In the grand scheme of things

I am in a library listening to a very animated person read Halloween stories to goblins, supermans, flowers and other spooky and hyper creatures of about three years old. My friend dragged me here as a crash course on what you do with a munchkin that is driving you nuts at home: you dress him up as a scary creature to go to the library so someone else can deal with him.

I watch one of the moms seating next to me cover her newborn with a cloth and change his diaper with one hand in a few seconds.  "That woman is a ninja!" I whispered, impressed, to my friend, which made her choke with her water. "That's probably her second," she explained, whispering too.

As I look around at the smiling group of  monsters and their parents, this got me thinking about what could possibly be worrying these people right now, because I know where my brain is.

I am thinking about the person I had considered hiring that is already giving me a headache and how I can't stop working; that I have to somehow keep making money and staying independent. I also think about the bitch who hit my husband's car whom claimed to her insurance that he was at fault, and now we have a grand to put down on something we didn't do... I sigh, thinking that life is long some days.

Outside the sun is shining and there are sunflowers  bopping with the sea breeze, which I can also see in a distance.

I like sunflowers. They know exactly where the sun is, even if it is overcast. Because my mom often quotes that a "cloud is a cloud; it's not the end of the sun," I have made a tattoo of a sunflower on my lower abs (which is now a huge sunflower because my belly has stretched it) to remind me of that.
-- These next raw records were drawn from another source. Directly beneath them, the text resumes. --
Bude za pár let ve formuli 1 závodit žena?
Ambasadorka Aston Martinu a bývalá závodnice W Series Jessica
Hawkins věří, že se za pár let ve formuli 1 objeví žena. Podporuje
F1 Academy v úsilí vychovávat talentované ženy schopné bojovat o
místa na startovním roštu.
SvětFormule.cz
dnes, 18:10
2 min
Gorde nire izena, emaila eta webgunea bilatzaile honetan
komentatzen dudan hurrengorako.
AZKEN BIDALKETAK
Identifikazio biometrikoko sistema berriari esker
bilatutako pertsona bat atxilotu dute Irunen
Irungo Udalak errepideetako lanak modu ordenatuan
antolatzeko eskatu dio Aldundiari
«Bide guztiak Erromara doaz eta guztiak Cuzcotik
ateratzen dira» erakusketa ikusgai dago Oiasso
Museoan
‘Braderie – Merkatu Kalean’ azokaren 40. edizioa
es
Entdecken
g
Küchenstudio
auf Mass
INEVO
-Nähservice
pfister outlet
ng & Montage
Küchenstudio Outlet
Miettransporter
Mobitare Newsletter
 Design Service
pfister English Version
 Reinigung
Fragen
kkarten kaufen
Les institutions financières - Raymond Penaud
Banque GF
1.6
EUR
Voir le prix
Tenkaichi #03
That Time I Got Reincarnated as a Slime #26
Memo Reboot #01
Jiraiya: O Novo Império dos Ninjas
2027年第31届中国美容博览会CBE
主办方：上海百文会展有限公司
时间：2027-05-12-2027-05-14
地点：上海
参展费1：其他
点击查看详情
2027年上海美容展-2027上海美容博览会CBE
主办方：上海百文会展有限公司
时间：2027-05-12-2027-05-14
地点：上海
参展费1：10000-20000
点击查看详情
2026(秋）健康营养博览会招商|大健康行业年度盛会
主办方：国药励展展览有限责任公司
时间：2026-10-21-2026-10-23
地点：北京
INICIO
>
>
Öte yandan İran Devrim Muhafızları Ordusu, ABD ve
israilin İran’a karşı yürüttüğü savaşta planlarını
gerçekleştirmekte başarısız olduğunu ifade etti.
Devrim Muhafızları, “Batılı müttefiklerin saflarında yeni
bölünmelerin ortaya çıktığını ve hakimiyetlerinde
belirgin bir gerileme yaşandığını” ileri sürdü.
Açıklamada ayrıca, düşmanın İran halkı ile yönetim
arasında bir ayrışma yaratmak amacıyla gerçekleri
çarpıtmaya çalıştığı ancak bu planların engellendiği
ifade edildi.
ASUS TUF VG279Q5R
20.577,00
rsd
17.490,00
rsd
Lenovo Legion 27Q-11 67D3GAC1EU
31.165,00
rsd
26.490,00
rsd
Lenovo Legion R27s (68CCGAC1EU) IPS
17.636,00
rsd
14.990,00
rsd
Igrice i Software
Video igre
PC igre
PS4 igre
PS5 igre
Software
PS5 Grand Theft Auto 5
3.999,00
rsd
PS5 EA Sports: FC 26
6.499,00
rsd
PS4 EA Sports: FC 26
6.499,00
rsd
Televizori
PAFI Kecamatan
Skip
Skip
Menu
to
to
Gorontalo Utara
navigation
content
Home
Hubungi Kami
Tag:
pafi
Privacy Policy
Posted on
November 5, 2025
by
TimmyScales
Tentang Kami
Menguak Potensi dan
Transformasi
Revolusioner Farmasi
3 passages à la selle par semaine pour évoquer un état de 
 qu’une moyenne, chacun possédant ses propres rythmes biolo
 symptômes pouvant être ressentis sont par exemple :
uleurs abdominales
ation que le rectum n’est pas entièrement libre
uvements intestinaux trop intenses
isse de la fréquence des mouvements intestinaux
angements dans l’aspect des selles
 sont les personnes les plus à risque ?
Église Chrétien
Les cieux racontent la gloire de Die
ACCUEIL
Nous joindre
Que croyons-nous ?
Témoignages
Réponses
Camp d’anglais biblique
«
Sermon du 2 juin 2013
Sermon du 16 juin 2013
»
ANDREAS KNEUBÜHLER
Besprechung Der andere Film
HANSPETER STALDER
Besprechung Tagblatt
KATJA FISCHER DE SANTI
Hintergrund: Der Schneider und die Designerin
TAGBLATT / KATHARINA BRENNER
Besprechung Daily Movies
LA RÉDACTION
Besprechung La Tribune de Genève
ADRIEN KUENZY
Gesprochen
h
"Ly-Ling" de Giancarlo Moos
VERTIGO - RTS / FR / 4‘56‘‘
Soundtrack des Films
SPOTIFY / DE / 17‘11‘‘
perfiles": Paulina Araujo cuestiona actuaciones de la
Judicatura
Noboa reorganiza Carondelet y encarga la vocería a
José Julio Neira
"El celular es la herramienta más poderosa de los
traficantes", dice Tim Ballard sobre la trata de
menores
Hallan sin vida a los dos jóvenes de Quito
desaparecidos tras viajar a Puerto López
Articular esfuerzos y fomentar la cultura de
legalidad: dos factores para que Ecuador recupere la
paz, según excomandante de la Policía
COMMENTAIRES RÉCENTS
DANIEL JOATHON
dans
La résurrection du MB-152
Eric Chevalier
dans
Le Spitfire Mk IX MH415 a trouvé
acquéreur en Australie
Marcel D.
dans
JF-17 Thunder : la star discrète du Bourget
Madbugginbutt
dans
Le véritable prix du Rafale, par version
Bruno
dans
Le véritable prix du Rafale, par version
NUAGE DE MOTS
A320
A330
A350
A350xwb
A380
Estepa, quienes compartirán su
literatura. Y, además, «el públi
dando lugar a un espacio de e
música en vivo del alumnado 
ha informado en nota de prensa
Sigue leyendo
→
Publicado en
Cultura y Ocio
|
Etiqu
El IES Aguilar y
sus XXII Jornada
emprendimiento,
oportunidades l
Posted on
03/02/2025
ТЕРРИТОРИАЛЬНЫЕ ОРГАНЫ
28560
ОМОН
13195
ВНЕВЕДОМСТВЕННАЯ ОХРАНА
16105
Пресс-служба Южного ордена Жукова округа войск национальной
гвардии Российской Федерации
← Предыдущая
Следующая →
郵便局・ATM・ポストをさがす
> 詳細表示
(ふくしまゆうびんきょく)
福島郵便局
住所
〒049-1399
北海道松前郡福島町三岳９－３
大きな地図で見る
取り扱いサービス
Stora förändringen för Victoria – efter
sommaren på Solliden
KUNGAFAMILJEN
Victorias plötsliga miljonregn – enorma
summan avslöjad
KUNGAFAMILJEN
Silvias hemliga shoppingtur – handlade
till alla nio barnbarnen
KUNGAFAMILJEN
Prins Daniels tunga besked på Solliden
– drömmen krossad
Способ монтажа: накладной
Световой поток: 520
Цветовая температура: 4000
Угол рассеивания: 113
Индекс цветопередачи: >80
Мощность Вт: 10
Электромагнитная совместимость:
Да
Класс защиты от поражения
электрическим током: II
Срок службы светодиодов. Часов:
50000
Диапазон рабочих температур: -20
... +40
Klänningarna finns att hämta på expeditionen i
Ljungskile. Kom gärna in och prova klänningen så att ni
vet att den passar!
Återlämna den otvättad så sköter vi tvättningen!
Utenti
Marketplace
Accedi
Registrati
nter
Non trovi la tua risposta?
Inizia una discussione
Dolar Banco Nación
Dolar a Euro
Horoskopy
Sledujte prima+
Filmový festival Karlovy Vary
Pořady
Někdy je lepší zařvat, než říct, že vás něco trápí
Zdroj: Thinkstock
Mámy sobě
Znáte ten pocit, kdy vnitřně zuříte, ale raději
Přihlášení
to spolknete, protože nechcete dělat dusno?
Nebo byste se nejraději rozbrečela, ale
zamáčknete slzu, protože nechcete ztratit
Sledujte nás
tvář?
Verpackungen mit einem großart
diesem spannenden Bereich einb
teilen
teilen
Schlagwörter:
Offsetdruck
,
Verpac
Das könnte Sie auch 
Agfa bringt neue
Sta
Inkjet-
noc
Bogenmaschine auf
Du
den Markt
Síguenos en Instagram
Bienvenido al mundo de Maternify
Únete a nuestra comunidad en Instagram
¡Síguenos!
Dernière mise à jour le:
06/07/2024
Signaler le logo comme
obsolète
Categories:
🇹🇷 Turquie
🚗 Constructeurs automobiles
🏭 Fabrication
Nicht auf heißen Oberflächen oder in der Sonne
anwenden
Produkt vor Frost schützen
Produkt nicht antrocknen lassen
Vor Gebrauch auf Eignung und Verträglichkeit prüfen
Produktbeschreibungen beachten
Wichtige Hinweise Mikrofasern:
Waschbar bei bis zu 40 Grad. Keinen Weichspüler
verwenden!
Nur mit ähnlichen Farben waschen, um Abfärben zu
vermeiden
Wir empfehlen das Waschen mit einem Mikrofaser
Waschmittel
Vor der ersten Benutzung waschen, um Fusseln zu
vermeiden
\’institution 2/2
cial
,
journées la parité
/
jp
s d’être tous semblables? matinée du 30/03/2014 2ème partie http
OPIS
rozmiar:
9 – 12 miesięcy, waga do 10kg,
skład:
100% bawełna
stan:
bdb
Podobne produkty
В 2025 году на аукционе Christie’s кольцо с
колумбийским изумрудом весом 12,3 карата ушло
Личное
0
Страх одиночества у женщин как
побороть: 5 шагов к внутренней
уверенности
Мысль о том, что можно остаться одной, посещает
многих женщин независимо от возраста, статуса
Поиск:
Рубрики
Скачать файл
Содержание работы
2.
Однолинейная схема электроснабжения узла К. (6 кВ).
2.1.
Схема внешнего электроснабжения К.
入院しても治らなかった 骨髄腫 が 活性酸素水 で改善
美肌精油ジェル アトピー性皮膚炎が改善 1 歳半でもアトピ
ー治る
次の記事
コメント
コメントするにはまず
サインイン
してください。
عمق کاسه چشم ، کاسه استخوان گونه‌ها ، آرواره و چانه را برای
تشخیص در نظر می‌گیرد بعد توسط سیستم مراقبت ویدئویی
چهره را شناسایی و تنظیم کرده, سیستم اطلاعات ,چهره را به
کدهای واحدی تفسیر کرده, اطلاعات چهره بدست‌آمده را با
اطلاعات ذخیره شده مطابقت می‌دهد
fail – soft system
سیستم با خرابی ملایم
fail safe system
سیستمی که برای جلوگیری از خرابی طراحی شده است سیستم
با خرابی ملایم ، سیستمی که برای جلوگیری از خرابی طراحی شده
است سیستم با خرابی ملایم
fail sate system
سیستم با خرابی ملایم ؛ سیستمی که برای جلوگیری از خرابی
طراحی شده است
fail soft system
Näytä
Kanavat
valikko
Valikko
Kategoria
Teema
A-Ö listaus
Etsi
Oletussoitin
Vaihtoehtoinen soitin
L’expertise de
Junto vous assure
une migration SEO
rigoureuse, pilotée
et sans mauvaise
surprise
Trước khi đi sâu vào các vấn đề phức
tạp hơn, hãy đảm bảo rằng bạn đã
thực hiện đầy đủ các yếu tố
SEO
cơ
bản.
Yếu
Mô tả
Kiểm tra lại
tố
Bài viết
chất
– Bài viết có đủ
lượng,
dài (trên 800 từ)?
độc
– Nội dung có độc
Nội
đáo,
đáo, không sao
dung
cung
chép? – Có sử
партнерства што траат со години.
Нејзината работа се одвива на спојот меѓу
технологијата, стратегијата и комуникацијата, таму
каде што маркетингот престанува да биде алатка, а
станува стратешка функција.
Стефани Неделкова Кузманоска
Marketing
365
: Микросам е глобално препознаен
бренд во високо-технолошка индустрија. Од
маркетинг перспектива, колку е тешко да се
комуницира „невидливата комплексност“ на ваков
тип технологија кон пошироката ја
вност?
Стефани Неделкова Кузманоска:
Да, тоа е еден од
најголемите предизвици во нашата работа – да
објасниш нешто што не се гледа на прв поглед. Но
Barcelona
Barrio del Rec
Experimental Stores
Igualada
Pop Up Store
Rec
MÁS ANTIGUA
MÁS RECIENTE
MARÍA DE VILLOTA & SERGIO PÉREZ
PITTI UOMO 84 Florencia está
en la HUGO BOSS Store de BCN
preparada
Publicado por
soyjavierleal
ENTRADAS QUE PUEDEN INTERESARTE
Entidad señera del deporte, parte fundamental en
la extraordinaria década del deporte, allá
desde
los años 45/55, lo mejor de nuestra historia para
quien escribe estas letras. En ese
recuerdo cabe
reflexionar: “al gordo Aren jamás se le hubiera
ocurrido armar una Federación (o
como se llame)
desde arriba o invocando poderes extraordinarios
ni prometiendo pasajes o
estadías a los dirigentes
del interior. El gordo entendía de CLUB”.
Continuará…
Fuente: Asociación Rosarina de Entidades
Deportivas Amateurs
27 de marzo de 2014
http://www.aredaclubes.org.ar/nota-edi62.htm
This tattoo was done exactly five years ago. Where was I five years ago? I was heartbroken and finalizing a divorce. I had quit a job and started a business. I lived with a hoarder. I had an air mattress and very few possessions. I woke up one day on the floor. The mattress had a hole in it. I swore to myself I would never ever wake up on the floor again. With the little savings I had and a friend with a truck in tow, I bought a mattress and drove back home with it tied it to the car's roof, like a good, tacky latino does.

I got home and flopped myself on that mattress, hugging it with my arms and legs, and stayed that way for a good few hours. While there I promised myself I would start making grown up money. I would never ever depend on a man again. I didn't know how I was going to do it, but I was going to make six figures. A few years later, my accounted was surprised to report to me that I had accomplished that.

Let's rewind to five years before that. Where was I? Terrorists had just attacked the United States a day after I broke up an engagement. My parents kept saying I had no reason to live in another country now that I had no roots and that I should quit everything and go back home. I had school to finish in Virginia and was just offered a job at CNN in Atlanta. I could do either one of those three things: finish college by taking over seventeen credits in one semester in order to graduate with that class, otherwise I'd lose my scholarship, move back to Atlanta sans diploma, or run back home to mommy.

Because I didn't have a computer, I would hide in the basement of the school's library when the guards closed it and finished doing my papers in one of the computer labs. One day, a cleaning person, a man that didn't speak English, entered that room and panicked, I begged, "Please don't tell the guards! Please don't tell the guards!" I had been writing the whole night and still had a good five hours of writing to do. That man left the room, and I thought for sure I was in trouble. That man, however did one of the nicest things any stranger had ever done for me.

He brought me back a cup of coffee and a bagel. Without a word, he left. Because of that man's kindness I decided it was the right thing to stay in school.

I can go back another five years and now I am in Brazil, at the end of my teen years. I am either a blonde, or a redhead, or I just shaved my head. I can't remember. My identity was all over the place at that point. I probably had a boyfriend I didn't really care about. I was singing in a band that my parents didn't approve. My worries back then were probably about the fact I hated high school and wanted to go live abroad and get away for a while. I didn't know what I wanted to do with my life.

Fifteen years forward, we are back in the library of a small beach town in California and while the creatures sing about their skeleton bones, I surreptitiously check my emails on smart phone.

My friend just gave birth. She tells me in an email about the long, painful and eventful pregnancy, her worries, and the labor.

But then she tells me about the first time she saw her boy and how suddenly she burst into uncontrollable tears, and how she would do everything again just to feel that high. She says no orgasm, no wine, no chocolate, and no Pumpkin Spice Latte (we are both fans) can take you to that place.

With that I turn off my phone. In the grand scheme of things, the bumps in the road seem so small compared to moments like that.

I went home and did one of the bravest things I have done in the last few years: after numerous phone calls I have finally disabled my business website.

PS: the sunflower in the picture just bloomed in our backyard.